_ASSIGNMENT_
Which lines of the data contain the string "linejoin"? Copy every one of them.

_EXTRACTED MATERIAL_
===============

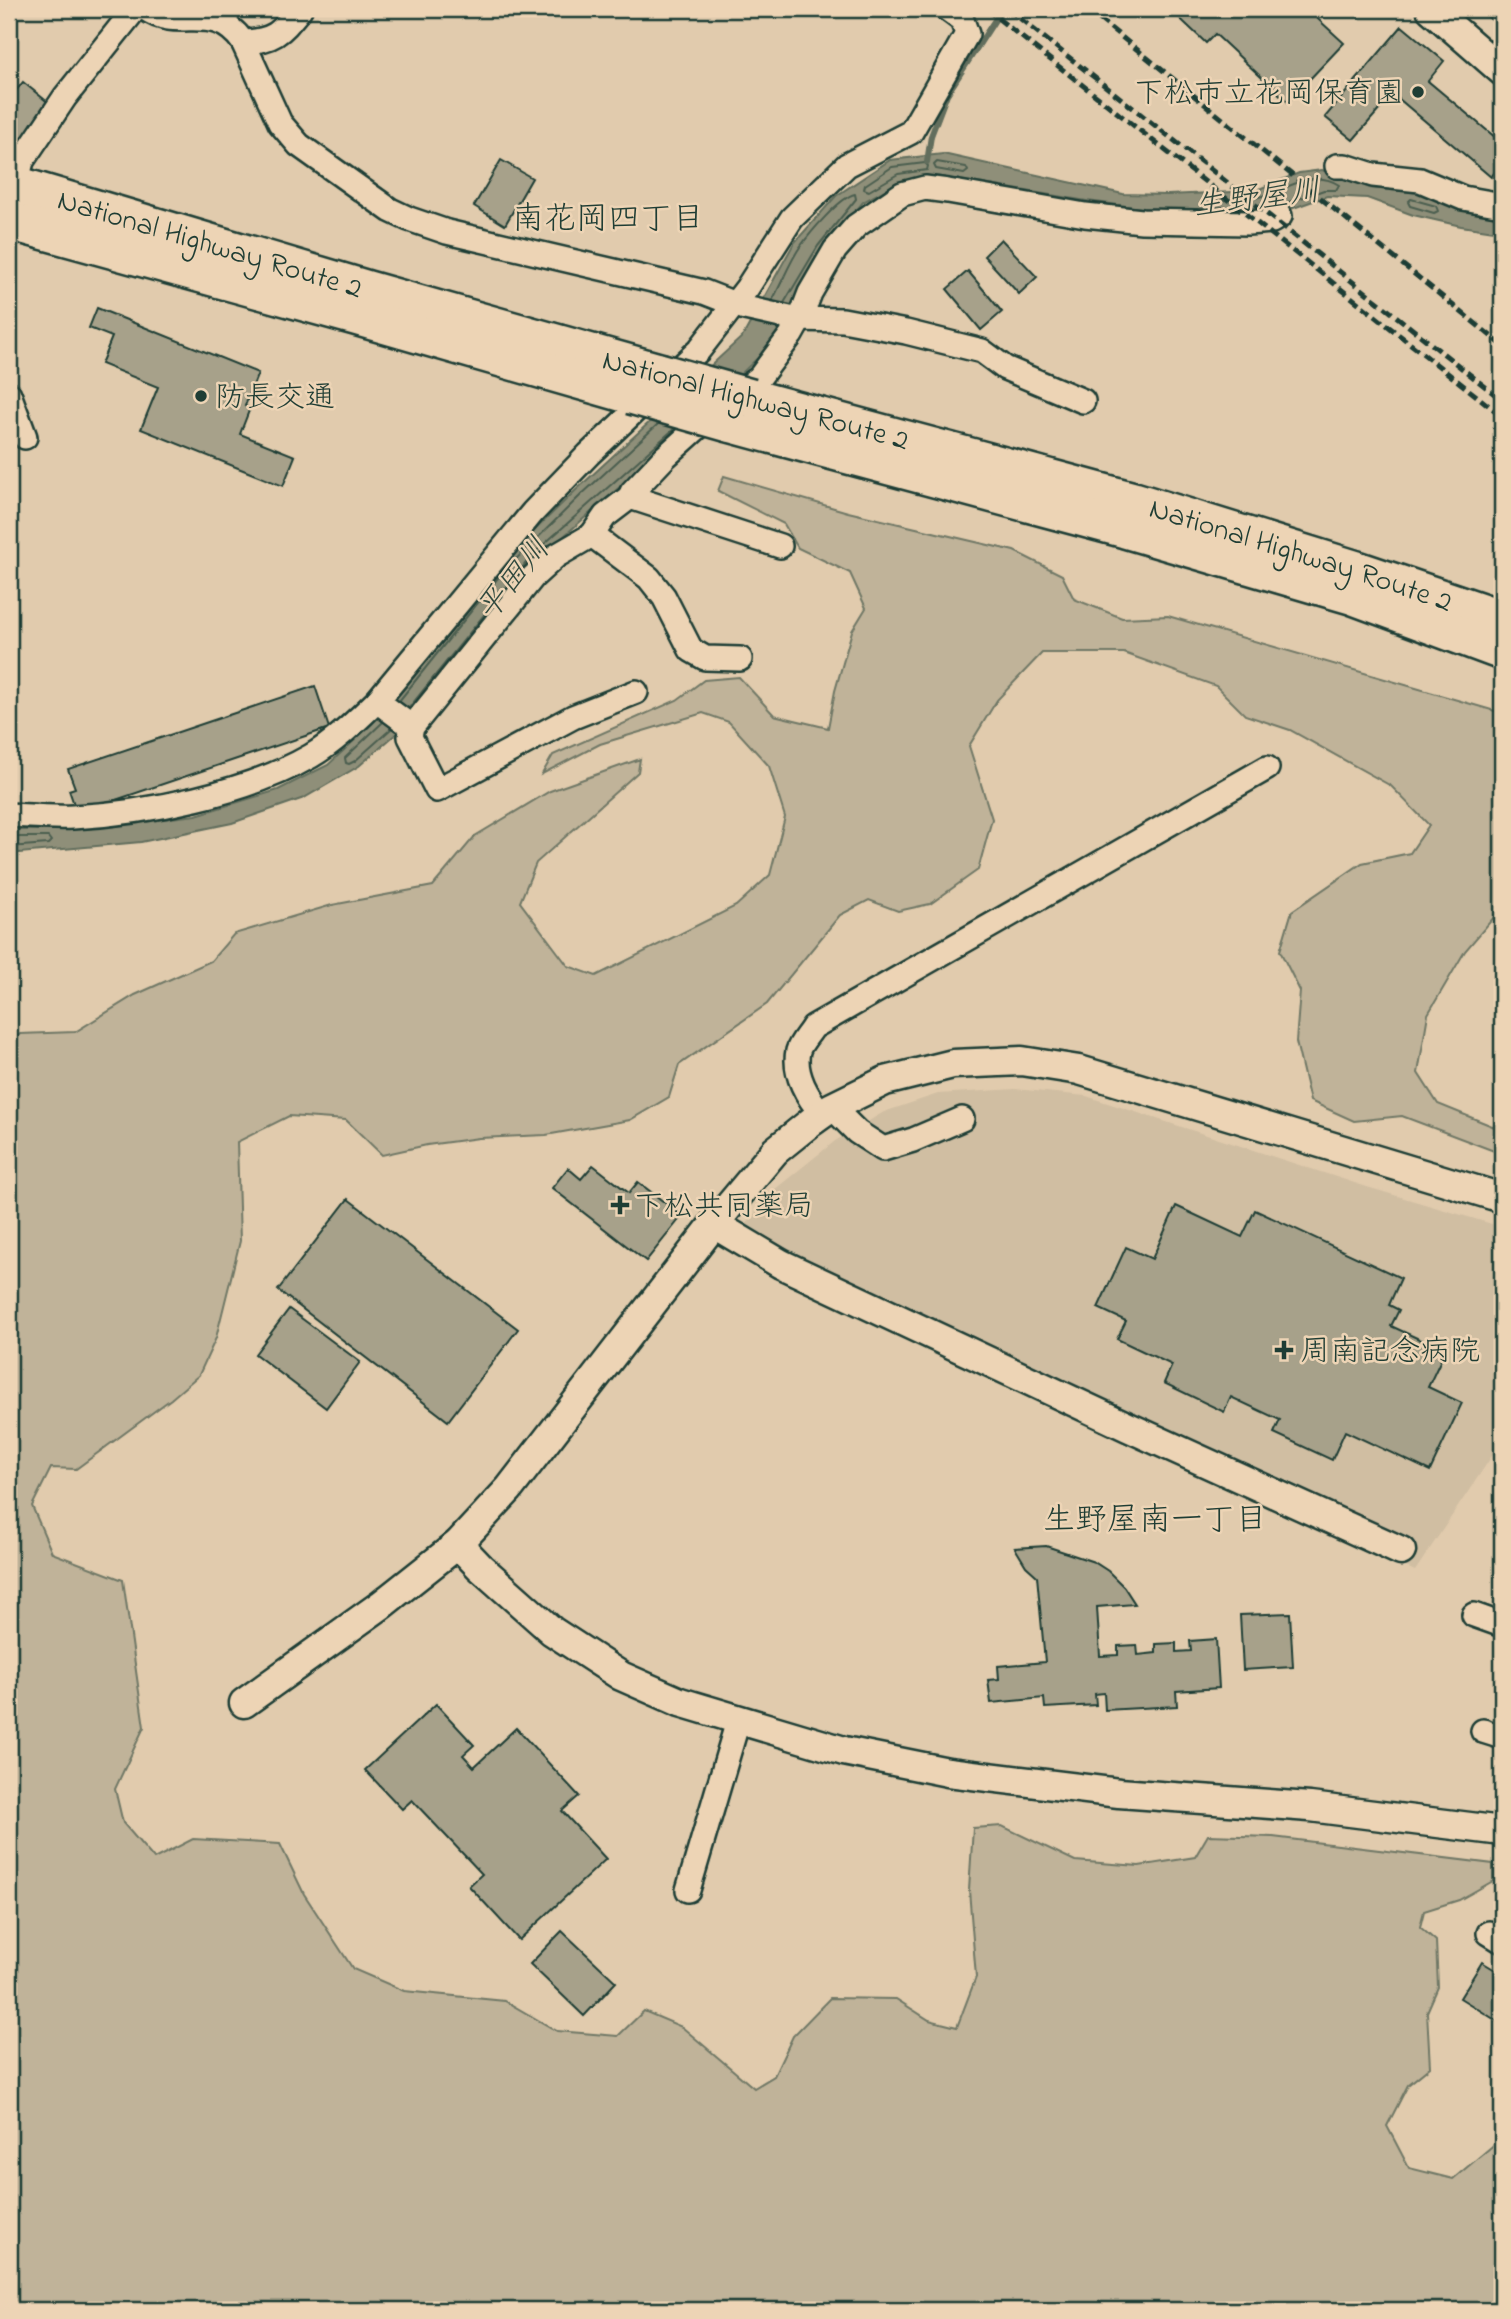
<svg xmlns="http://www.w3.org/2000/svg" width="1511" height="2319" viewBox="0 0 1511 2319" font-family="'Indie Flower','Klee One',sans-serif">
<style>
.built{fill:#d0bea2}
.green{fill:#c0b399;stroke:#707866;stroke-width:2}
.water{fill:#8f8f79;stroke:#626e5d;stroke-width:2}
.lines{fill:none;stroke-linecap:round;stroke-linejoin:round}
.shore{stroke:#4c5e50;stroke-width:2}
.stream{stroke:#626e5d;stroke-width:6}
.building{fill:#a7a18a;stroke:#1f3d34;stroke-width:2}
.minor-casing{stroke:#1f3d34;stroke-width:28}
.tertiary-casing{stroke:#1f3d34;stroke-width:33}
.trunk-casing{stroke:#1f3d34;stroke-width:42}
.minor{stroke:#edd4b5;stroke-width:23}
.tertiary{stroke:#edd4b5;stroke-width:28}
.trunk{stroke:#edd4b5;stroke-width:37}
.rail{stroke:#1f3d34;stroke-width:5;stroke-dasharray:10 5;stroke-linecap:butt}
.trunk-bridge-casing{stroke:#1f3d34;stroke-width:42;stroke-linecap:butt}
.trunk-bridge{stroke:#edd4b5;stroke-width:37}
.poi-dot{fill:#1f3d34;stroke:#edd4b5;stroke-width:2.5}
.labels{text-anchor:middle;stroke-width:5;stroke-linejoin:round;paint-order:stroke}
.poi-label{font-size:30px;fill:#1f3d34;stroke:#edd4b5;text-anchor:start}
.street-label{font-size:30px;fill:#1f3d34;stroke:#edd4b5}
.water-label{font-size:32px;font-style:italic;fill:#30493e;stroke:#edd4b5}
.neighbourhood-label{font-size:32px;fill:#1f3d34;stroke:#edd4b5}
</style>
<rect width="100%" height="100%" fill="#e1cbad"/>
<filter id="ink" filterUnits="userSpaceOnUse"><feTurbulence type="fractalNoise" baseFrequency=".0143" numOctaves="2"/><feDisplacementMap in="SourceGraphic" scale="14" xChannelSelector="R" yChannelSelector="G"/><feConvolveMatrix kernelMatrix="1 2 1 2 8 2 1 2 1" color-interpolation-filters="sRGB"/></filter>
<g filter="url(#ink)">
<!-- built -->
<polygon class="built" points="1015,1089 1086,1096 1367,1187 1502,1227 1502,1441 1415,1571 1076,1415 728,1247 774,1190 835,1141 884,1112 938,1094"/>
<!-- green -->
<polygon class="green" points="724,476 848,512 1014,551 1062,575 1074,599 1122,618 1168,616 1502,713 1502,908 1465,951 1428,1014 1418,1073 1438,1104 1502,1130 1502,1154 1402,1116 1354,1121 1310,1101 1296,1042 1300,991 1280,951 1292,911 1362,863 1410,853 1429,825 1391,786 1290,730 1245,715 1216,686 1124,653 1042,653 997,700 969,746 992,819 978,870 930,904 898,911 869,900 840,915 767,1004 679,1065 669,1097 630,1120 546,1135 479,1138 427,1145 382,1155 346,1120 289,1116 237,1142 240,1241 216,1338 199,1375 171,1399 76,1469 51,1468 32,1506 52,1553 123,1580 144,1727 115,1789 123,1823 154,1859 193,1839 280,1844 304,1894 353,1969 404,1991 505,2001 557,2031 618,2036 644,2011 682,2027 754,2088 774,2076 793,2036 830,1998 896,1999 929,2020 957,2027 976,1977 969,1890 973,1828 1002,1826 1075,1861 1139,1866 1195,1857 1208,1835 1273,1837 1493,1864 1493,1881 1459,1900 1424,1911 1420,1927 1436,1941 1438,1987 1427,2012 1430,2067 1408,2085 1387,2126 1409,2168 1453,2179 1502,2138 1502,2310 9,2310 9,1043 20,1034 75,1032 135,995 211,961 234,934 332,905 433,886 475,836 550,791 640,759 638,772 536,863 520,902 568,966 596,976 736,906 770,875 785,817 769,766 729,722 703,713 600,744 542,774 553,755 677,700 704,680 739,677 774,715 828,728 835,691 852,631 866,608 850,573 798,548 784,524 718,491"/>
<!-- water -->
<polygon class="water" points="943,154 1123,194 1168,195 1254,191 1299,173 1322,170 1370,188 1422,193 1477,213 1502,218 1502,229 1494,231 1461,226 1413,215 1367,198 1327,196 1288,210 1255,215 1182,213 1087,201 935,176 901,181 863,202 824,250 767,349 656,455 539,558 397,733 359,766 304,798 232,823 141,842 9,854 9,830 69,830 196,815 278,790 328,765 372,724 495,569 575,491 743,336 794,243 836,196 890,160"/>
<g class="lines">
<!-- shore -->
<g class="shore">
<polygon points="937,162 966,167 968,171 964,174 936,169 934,165"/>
<polygon points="925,163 928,166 927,170 898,174 869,191 864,189 865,185 892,167"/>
<polygon points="1411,199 1436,206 1438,211 1434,213 1410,206 1408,202"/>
<path d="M1272,205L1254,208L1215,207L1212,203L1215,200C1227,200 1241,201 1254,198C1283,194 1310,166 1339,185L1336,190H1324L1283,204"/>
<path d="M772,301C782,283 789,263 800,247C810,233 840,197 855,194L856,199L818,246L784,303"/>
<polyline points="399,701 501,574 580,496 658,424"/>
<polyline points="409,708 534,553 675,428"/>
<polyline points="383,722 345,758 346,763 349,764 355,761 392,728"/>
<polyline points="9,837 48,837 51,841 48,844 9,847"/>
</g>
<!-- stream -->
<polyline class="stream" points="927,162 931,136 947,94 1002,9"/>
</g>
<!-- building -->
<g class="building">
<polygon points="1170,9 1307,9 1344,43 1288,102 1215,34 1206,43"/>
<polygon points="1479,9 1502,9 1502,29"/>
<polygon points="1402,26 1444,61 1428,81 1502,143 1502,163 1491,177 1393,94 1353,140 1325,117"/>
<polygon points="23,82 50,104 12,152 9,149 9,99"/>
<polygon points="501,160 532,178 505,225 474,206"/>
<polygon points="1001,239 1037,277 1019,294 984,256"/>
<polygon points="968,271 1002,312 981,330 947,289"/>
<polygon points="97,308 258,373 245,406 250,408 240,434 295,456 283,486 141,429 158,387 101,364 112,337 89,328"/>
<polygon points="315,686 329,728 77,813 69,790 75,788 68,769"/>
<polygon points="593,1165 629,1193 638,1182 682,1216 646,1261 552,1188 568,1168 581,1179"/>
<polygon points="348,1199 518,1329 448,1421 278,1290"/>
<polygon points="1176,1206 1242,1237 1255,1210 1401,1278 1389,1305 1399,1310 1391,1326 1445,1351 1428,1387 1462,1403 1430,1471 1345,1431 1332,1460 1274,1433 1280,1420 1231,1397 1224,1412 1164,1383 1172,1365 1117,1339 1126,1321 1098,1308 1126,1247 1152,1259"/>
<polygon points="289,1309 360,1362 326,1408 255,1354"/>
<polygon points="1046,1546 1094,1562 1108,1571 1124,1587 1135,1604 1097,1607 1100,1656 1118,1655 1118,1646 1137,1645 1138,1655 1156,1653 1156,1644 1176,1643 1176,1652 1191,1651 1190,1641 1216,1639 1219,1688 1176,1691 1177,1706 1105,1710 1104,1693 1095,1694 1096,1705 1045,1708 1044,1698 991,1703 988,1680 999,1679 998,1666 1045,1662 1037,1576 1026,1566 1015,1548"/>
<polygon points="1290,1613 1293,1667 1243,1670 1240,1615"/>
<polygon points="436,1704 474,1745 463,1755 474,1767 516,1728 579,1796 562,1811 606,1859 519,1940 469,1886 482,1874 412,1800 402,1809 365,1770"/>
<polygon points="562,1931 616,1982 584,2016 530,1964"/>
<polygon points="1482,1962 1502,1974 1502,2024 1460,1998"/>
</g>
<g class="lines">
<defs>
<g id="minor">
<path d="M146,9C179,33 213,0 243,42L280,123L299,145L390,210L409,219L447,232L704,292L745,308L794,319L843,320L906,332L982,351L1005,368L1083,401"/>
<path d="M243,42C275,41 281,32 300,9"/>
<polyline points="1337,166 1345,166 1373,175 1420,180 1463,198 1502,205"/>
<polyline points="16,185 22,161 65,97 135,9"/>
<polyline points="9,394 25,437"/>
<polyline points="630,497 632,492 666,456 726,402 759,378 791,335 800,319 810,293 835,250 856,226 902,194 925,188 948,191 1085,215 1142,221 1248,223 1272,221 1280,216"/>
<polyline points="592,535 649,578 664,597 691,650 705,658 740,659"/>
<polyline points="636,692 573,717 437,790 410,737 412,727 533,577 556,556 592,535 605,516 630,497 780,546"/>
<polyline points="377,701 412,727"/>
<path d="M9,815C30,816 52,818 73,817C147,813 247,793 311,756C335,742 357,720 377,701L533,512L589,454L699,350L747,288L792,218L847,165L911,132L967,34L962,20L947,9"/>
<polyline points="832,1107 857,1132 883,1149 913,1140 962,1119"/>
<path d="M822,1114C808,1098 793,1074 798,1051C800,1043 809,1034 813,1027L1267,768"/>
<polyline points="1474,1615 1502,1625"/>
<polyline points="1483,1731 1502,1737"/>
<polyline points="688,1890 738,1721"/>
<polyline points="1489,1933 1502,1941"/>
</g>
<g id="tertiary">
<polyline points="1431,9 1502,71"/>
<polyline points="714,1224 781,1264 1128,1427 1401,1551"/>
<polyline points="458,1544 480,1567 552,1631 621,1676 680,1702 844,1751 948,1772 1119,1793 1310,1807 1502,1831"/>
<polyline points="244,1703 381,1605 458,1544 509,1489 714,1224 775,1151 811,1122 832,1107 885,1081 953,1064 1022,1061 1079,1070 1502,1198"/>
</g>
<g id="trunk">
<path id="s1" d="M9,183L368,290L659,372"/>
<polyline points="9,221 355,316 631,395"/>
<path id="s2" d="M751,398L1134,501L1357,570L1502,619"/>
<polyline points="729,423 1125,529 1351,595 1502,651"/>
</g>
</defs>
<!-- minor casing -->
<use href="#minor" class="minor-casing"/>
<!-- tertiary casing -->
<use href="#tertiary" class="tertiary-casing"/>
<!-- trunk casing -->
<use href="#trunk" class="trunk-casing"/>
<!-- minor -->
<use href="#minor" class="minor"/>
<!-- tertiary -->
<use href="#tertiary" class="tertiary"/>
<!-- trunk -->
<use href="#trunk" class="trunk"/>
<!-- rail -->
<g class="rail">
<polyline points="986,9 1502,416"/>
<polyline points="1008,9 1502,400"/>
<polyline points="1087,9 1502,345"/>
</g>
<defs>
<g id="trunk-bridge">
<polyline points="659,372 751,398"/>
<polyline points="631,395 729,423"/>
</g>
</defs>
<!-- trunk-bridge casing -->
<use href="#trunk-bridge" class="trunk-bridge-casing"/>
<!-- trunk-bridge -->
<use href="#trunk-bridge" class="trunk-bridge"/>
</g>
</g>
<!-- markers -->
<g class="poi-dot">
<circle cx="1418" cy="92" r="7"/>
<circle cx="201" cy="396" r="7"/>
<path d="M616.5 1194.5h7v7h7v7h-7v7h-7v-7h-7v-7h7z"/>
<path d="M1280.5 1339.5h7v7h7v7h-7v7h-7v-7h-7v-7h7z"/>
</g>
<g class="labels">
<!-- poi labels -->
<g class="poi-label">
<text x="1404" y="102" text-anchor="end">下松市立花岡保育園</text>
<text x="215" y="406">防長交通</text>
<text x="634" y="1215">下松共同薬局</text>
<text x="1300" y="1360">周南記念病院</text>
</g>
<!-- street labels -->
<g class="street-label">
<text dy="10" stroke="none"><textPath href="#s1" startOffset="210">National Highway Route 2</textPath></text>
<text transform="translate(756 399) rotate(15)" y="10">National Highway Route 2</text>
<text dy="10" stroke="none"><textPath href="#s2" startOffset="572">National Highway Route 2</textPath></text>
</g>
<!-- water labels -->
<g class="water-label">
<text transform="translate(1257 196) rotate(-7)" y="11">生野屋川</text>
<text transform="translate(512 578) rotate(-51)" y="11">平田川</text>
</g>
<!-- neighbourhood labels -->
<g class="neighbourhood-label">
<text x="608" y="228">南花岡四丁目</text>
<text x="1155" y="1529">生野屋南一丁目</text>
</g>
</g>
<!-- margin -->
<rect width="1511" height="2319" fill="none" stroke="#edd4b5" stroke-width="35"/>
<rect x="18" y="18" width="1476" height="2284" fill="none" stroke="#1f3d34" stroke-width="2.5" filter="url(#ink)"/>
</svg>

===============

_RESPONSE_
.lines{fill:none;stroke-linecap:round;stroke-linejoin:round}
.labels{text-anchor:middle;stroke-width:5;stroke-linejoin:round;paint-order:stroke}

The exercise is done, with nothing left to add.